→ **TASK PROMPT**
Rewrite the lines from the start through the line with "ret: 5 h 30 min", putting "snapshot" in place of "photo" and keeping everything else the same. Leave the pictures out.

→ **MATERIAL PROVIDED**
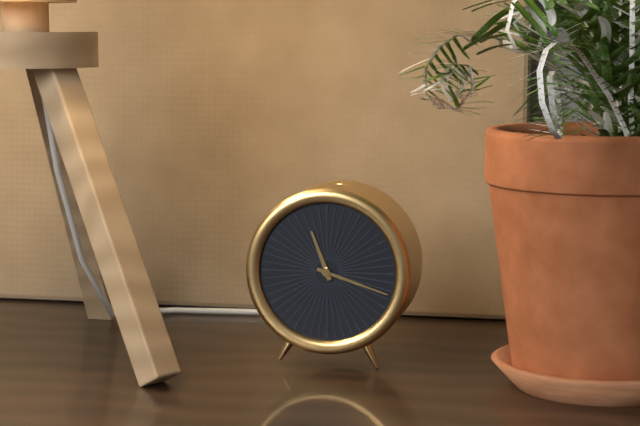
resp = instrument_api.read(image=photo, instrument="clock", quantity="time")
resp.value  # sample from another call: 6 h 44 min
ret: 11 h 18 min
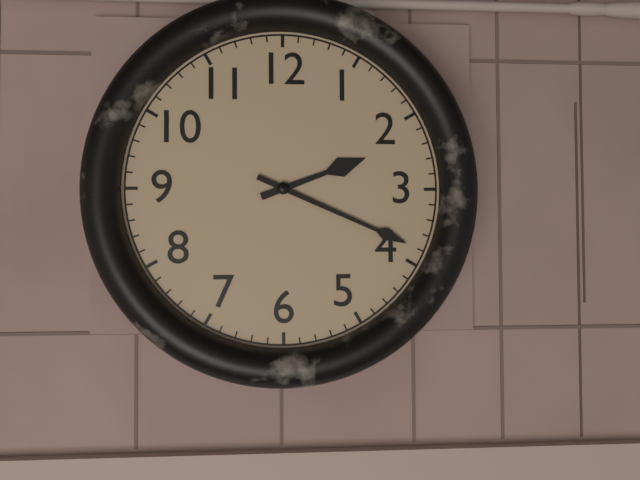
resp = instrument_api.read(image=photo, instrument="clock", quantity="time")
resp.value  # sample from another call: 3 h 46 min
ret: 2 h 19 min
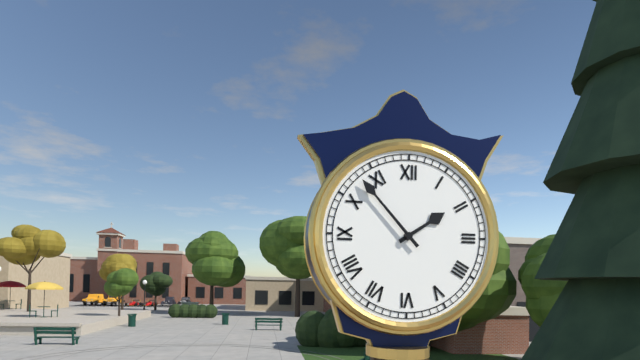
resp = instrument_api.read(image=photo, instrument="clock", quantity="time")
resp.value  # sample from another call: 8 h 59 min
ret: 1 h 53 min
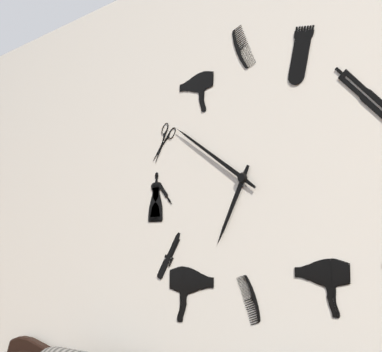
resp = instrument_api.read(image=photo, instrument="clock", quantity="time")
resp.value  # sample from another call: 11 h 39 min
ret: 6 h 51 min
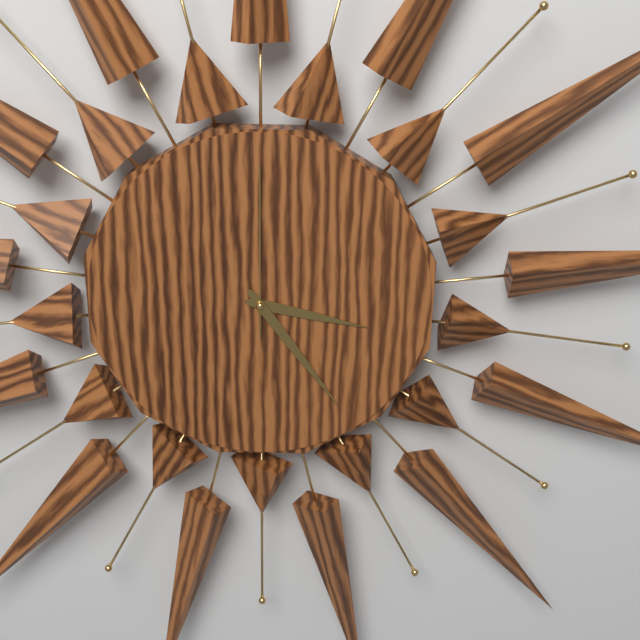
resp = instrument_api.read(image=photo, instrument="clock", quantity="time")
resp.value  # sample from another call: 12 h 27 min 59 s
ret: 3 h 24 min 00 s
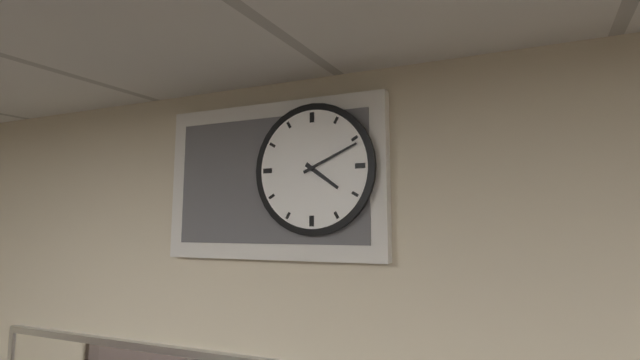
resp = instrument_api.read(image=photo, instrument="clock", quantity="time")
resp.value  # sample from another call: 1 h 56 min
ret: 4 h 11 min
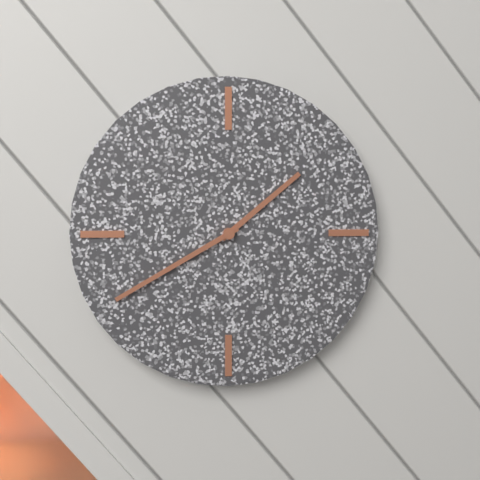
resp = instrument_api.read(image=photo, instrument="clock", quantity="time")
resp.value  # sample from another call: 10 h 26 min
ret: 1 h 40 min
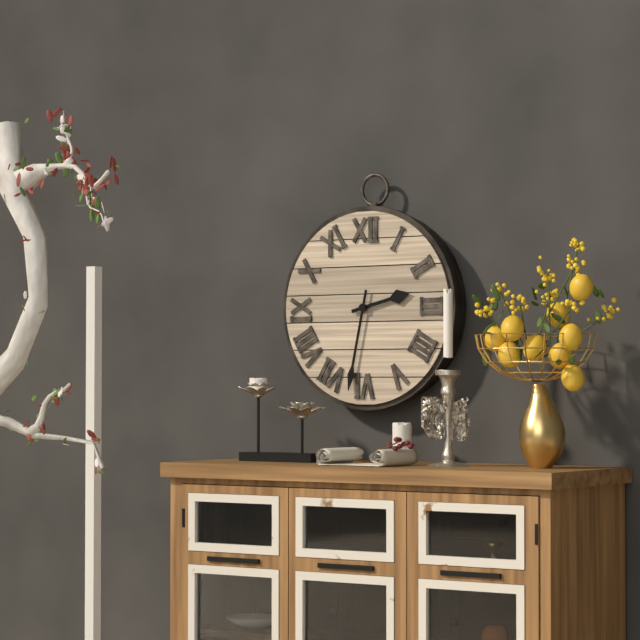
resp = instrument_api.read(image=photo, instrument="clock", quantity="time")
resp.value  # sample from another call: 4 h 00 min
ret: 2 h 32 min
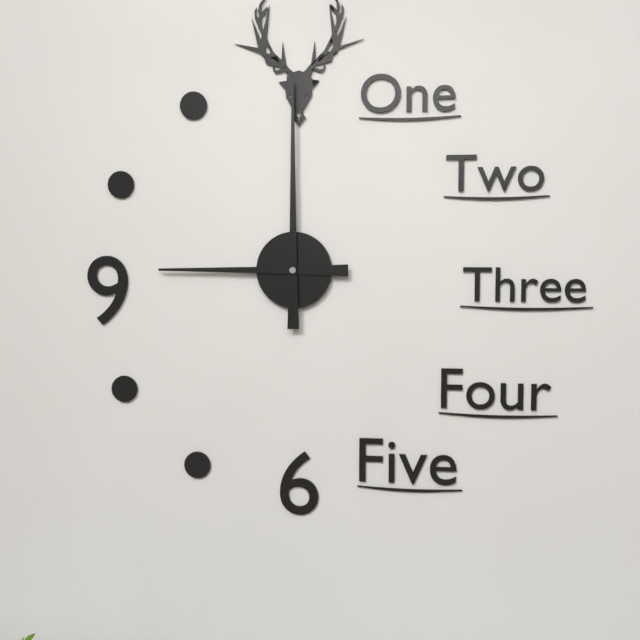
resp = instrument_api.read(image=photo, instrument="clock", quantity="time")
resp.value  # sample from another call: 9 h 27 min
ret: 9 h 00 min
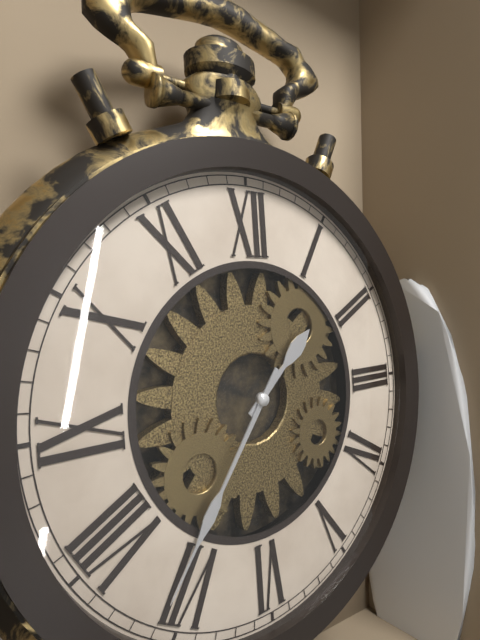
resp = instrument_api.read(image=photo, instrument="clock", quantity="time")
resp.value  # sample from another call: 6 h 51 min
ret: 1 h 36 min
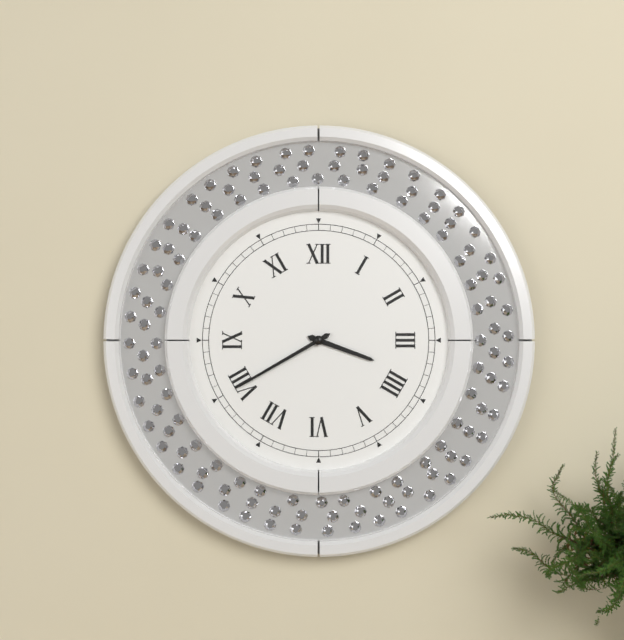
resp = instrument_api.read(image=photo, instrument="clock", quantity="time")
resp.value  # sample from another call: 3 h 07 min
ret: 3 h 40 min
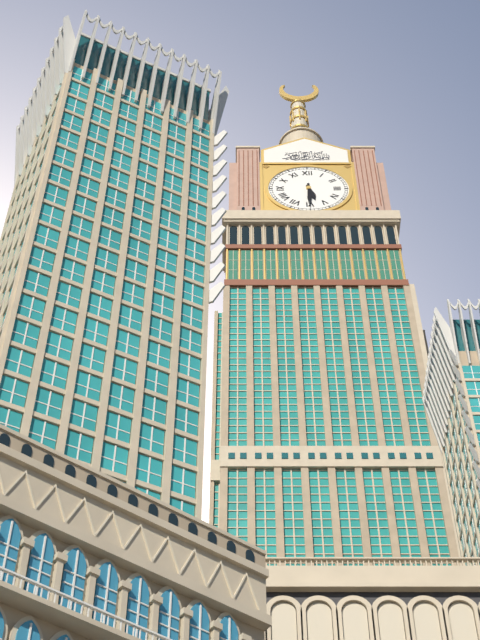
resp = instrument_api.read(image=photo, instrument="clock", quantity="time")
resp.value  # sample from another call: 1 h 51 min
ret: 5 h 30 min
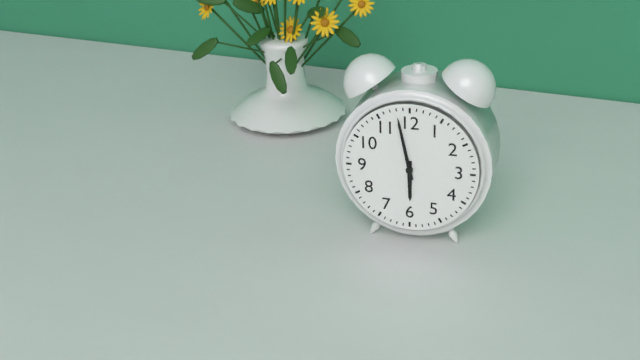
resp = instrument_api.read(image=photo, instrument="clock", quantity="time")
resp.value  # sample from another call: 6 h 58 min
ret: 5 h 58 min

→ **SOLUTION**
resp = instrument_api.read(image=snapshot, instrument="clock", quantity="time")
resp.value  # sample from another call: 6 h 44 min
ret: 11 h 18 min
resp = instrument_api.read(image=snapshot, instrument="clock", quantity="time")
resp.value  # sample from another call: 3 h 46 min
ret: 2 h 19 min
resp = instrument_api.read(image=snapshot, instrument="clock", quantity="time")
resp.value  # sample from another call: 8 h 59 min
ret: 1 h 53 min
resp = instrument_api.read(image=snapshot, instrument="clock", quantity="time")
resp.value  # sample from another call: 11 h 39 min
ret: 6 h 51 min
resp = instrument_api.read(image=snapshot, instrument="clock", quantity="time")
resp.value  # sample from another call: 12 h 27 min 59 s
ret: 3 h 24 min 00 s
resp = instrument_api.read(image=snapshot, instrument="clock", quantity="time")
resp.value  # sample from another call: 1 h 56 min
ret: 4 h 11 min
resp = instrument_api.read(image=snapshot, instrument="clock", quantity="time")
resp.value  # sample from another call: 10 h 26 min
ret: 1 h 40 min
resp = instrument_api.read(image=snapshot, instrument="clock", quantity="time")
resp.value  # sample from another call: 4 h 00 min
ret: 2 h 32 min
resp = instrument_api.read(image=snapshot, instrument="clock", quantity="time")
resp.value  # sample from another call: 9 h 27 min
ret: 9 h 00 min
resp = instrument_api.read(image=snapshot, instrument="clock", quantity="time")
resp.value  # sample from another call: 6 h 51 min
ret: 1 h 36 min
resp = instrument_api.read(image=snapshot, instrument="clock", quantity="time")
resp.value  # sample from another call: 3 h 07 min
ret: 3 h 40 min
resp = instrument_api.read(image=snapshot, instrument="clock", quantity="time")
resp.value  # sample from another call: 1 h 51 min
ret: 5 h 30 min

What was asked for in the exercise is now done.